To set up a rule linked to a folder:
- Right-click an email in your inbox.
- Select Rules → Create Rule.
- Set your conditions, then choose Move the item to folder and select the folder you just created.
This combination — folders plus rules — is where most of Outlook's organizational power lives. The folder structure you create shapes which rules are even worth building.

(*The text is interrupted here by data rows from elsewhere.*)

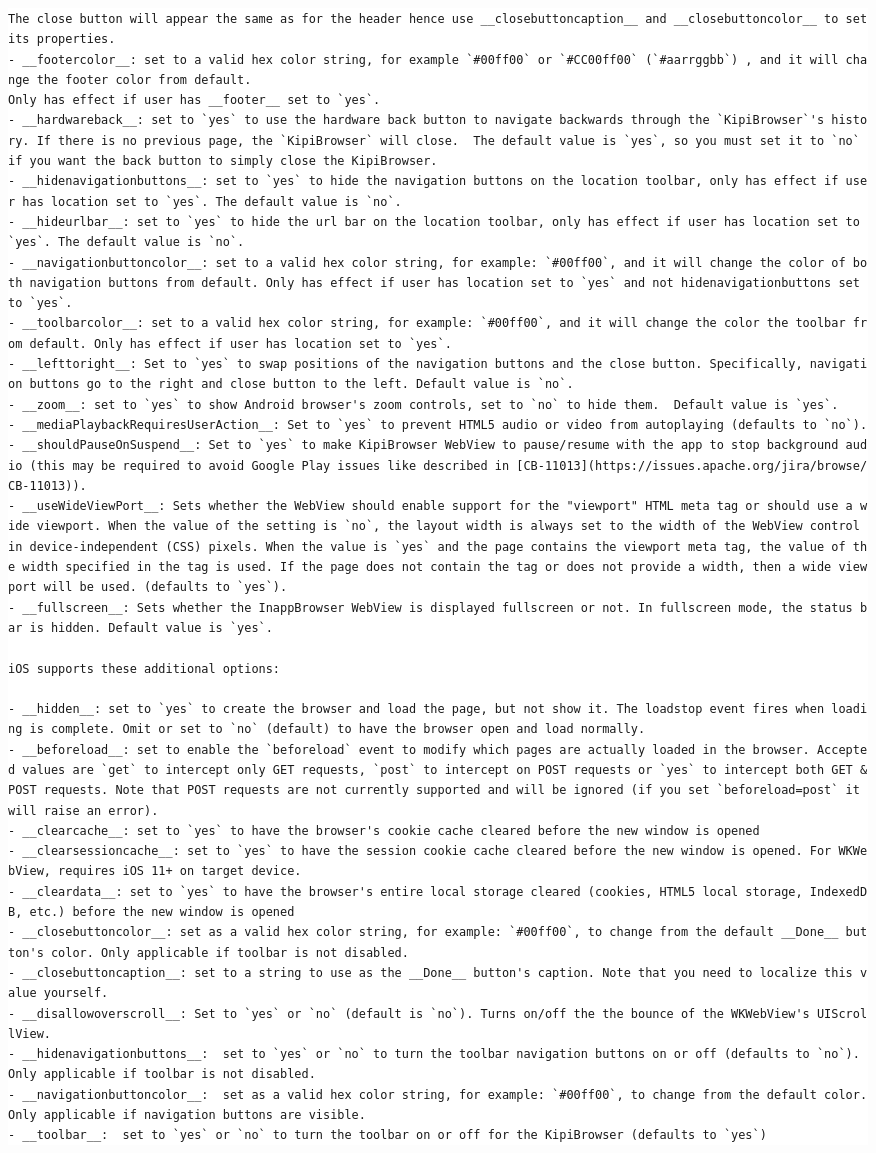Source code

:     The close button will appear the same as for the header hence use __closebuttoncaption__ and __closebuttoncolor__ to set its properties.
    - __footercolor__: set to a valid hex color string, for example `#00ff00` or `#CC00ff00` (`#aarrggbb`) , and it will change the footer color from default.
    Only has effect if user has __footer__ set to `yes`.
    - __hardwareback__: set to `yes` to use the hardware back button to navigate backwards through the `KipiBrowser`'s history. If there is no previous page, the `KipiBrowser` will close.  The default value is `yes`, so you must set it to `no` if you want the back button to simply close the KipiBrowser.
    - __hidenavigationbuttons__: set to `yes` to hide the navigation buttons on the location toolbar, only has effect if user has location set to `yes`. The default value is `no`.
    - __hideurlbar__: set to `yes` to hide the url bar on the location toolbar, only has effect if user has location set to `yes`. The default value is `no`.
    - __navigationbuttoncolor__: set to a valid hex color string, for example: `#00ff00`, and it will change the color of both navigation buttons from default. Only has effect if user has location set to `yes` and not hidenavigationbuttons set to `yes`.
    - __toolbarcolor__: set to a valid hex color string, for example: `#00ff00`, and it will change the color the toolbar from default. Only has effect if user has location set to `yes`.
    - __lefttoright__: Set to `yes` to swap positions of the navigation buttons and the close button. Specifically, navigation buttons go to the right and close button to the left. Default value is `no`.
    - __zoom__: set to `yes` to show Android browser's zoom controls, set to `no` to hide them.  Default value is `yes`.
    - __mediaPlaybackRequiresUserAction__: Set to `yes` to prevent HTML5 audio or video from autoplaying (defaults to `no`).
    - __shouldPauseOnSuspend__: Set to `yes` to make KipiBrowser WebView to pause/resume with the app to stop background audio (this may be required to avoid Google Play issues like described in [CB-11013](https://issues.apache.org/jira/browse/CB-11013)).
    - __useWideViewPort__: Sets whether the WebView should enable support for the "viewport" HTML meta tag or should use a wide viewport. When the value of the setting is `no`, the layout width is always set to the width of the WebView control in device-independent (CSS) pixels. When the value is `yes` and the page contains the viewport meta tag, the value of the width specified in the tag is used. If the page does not contain the tag or does not provide a width, then a wide viewport will be used. (defaults to `yes`).
    - __fullscreen__: Sets whether the InappBrowser WebView is displayed fullscreen or not. In fullscreen mode, the status bar is hidden. Default value is `yes`.

    iOS supports these additional options:

    - __hidden__: set to `yes` to create the browser and load the page, but not show it. The loadstop event fires when loading is complete. Omit or set to `no` (default) to have the browser open and load normally.
    - __beforeload__: set to enable the `beforeload` event to modify which pages are actually loaded in the browser. Accepted values are `get` to intercept only GET requests, `post` to intercept on POST requests or `yes` to intercept both GET & POST requests. Note that POST requests are not currently supported and will be ignored (if you set `beforeload=post` it will raise an error).
    - __clearcache__: set to `yes` to have the browser's cookie cache cleared before the new window is opened
    - __clearsessioncache__: set to `yes` to have the session cookie cache cleared before the new window is opened. For WKWebView, requires iOS 11+ on target device.
    - __cleardata__: set to `yes` to have the browser's entire local storage cleared (cookies, HTML5 local storage, IndexedDB, etc.) before the new window is opened
    - __closebuttoncolor__: set as a valid hex color string, for example: `#00ff00`, to change from the default __Done__ button's color. Only applicable if toolbar is not disabled.
    - __closebuttoncaption__: set to a string to use as the __Done__ button's caption. Note that you need to localize this value yourself.
    - __disallowoverscroll__: Set to `yes` or `no` (default is `no`). Turns on/off the the bounce of the WKWebView's UIScrollView.
    - __hidenavigationbuttons__:  set to `yes` or `no` to turn the toolbar navigation buttons on or off (defaults to `no`). Only applicable if toolbar is not disabled.
    - __navigationbuttoncolor__:  set as a valid hex color string, for example: `#00ff00`, to change from the default color. Only applicable if navigation buttons are visible.
    - __toolbar__:  set to `yes` or `no` to turn the toolbar on or off for the KipiBrowser (defaults to `yes`)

Variables That Affect How Folder Organization Works for You
How useful Outlook's folder system turns out to be depends on several factors specific to your situation:
- Email volume — someone receiving 10 emails a day has very different needs than someone managing 200+
- Account type — Exchange, Microsoft 365, IMAP, and POP3 accounts handle folder syncing differently across devices
- Whether you use multiple devices — folders created on desktop should sync to the web and mobile, but behavior varies with account type and sync settings
- Shared mailboxes — if you access a shared or delegated mailbox, folder creation permissions may be restricted by your organization
- Outlook version — the classic Outlook desktop app, the new Outlook for Windows (currently rolling out), and Outlook on the web each have slightly different folder management interfaces
The new Outlook for Windows, which Microsoft has been gradually rolling out as a replacement for the classic desktop client, introduces a refreshed interface with some differences in how the folder pane is navigated and how rules are managed. If your Outlook looks different from older guides, that may be why.
The right folder structure for your inbox isn't something that scales from someone else's setup — it's built around how you actually receive, process, and retrieve email in your day-to-day workflow.